The deal does not include much of Infineon’s R&D or fabrication business. It also does not cover the company’s ARM CPU offerings, which it’s hoping will soon gain traction in Android smartphones.
The move gives Intel a mobile wireless communications platform, which it can potentially employ with Atom platform x86 processors as part of a system-on-a-chip (SoC) solution for smartphones. That SoC package could also employ hardware-security using intellectual property from McAfee.
Currently there are no smartphones on sale with x86 processors (current smartphones use the alternative ARM architecture).
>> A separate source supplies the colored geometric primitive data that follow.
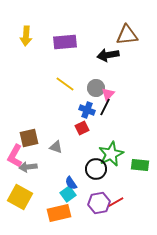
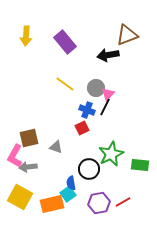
brown triangle: rotated 15 degrees counterclockwise
purple rectangle: rotated 55 degrees clockwise
black circle: moved 7 px left
blue semicircle: rotated 24 degrees clockwise
red line: moved 7 px right
orange rectangle: moved 7 px left, 9 px up
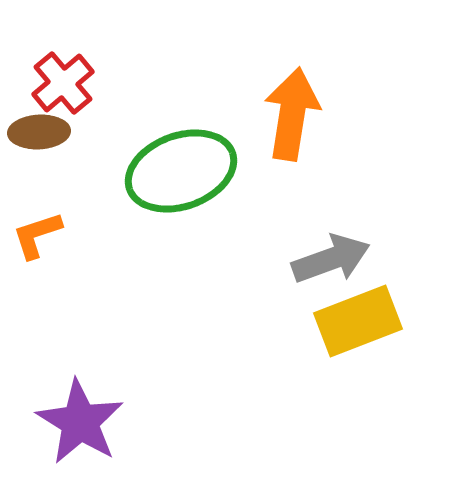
Intel hopes to soon change that, and the assets from Infineon help prepare it for its upcoming battle in the smartphone sector.
Intel promises to play fair, though and to continue to support ARM customers like Apple. The company’s press release states, “WLS will operate as a standalone business. Intel is committed to serving WLS’ existing customers, including support for ARM-based platform.”
The acquisition could also help Intel add wireless 3G or 4G connections to its netbook chipsets. Infineon and Intel’s press release indicates that they are currently gunning for WiMAX as the 4G (fourth generation wireless) technology of choice. Sprint, the first carrier in the U.S. to deploy a widespread 4G network uses WiMAX, but the nation’s top network Verizon is betting on LTE for its 4G effort. Infineon has also looked into LTE technology in the past.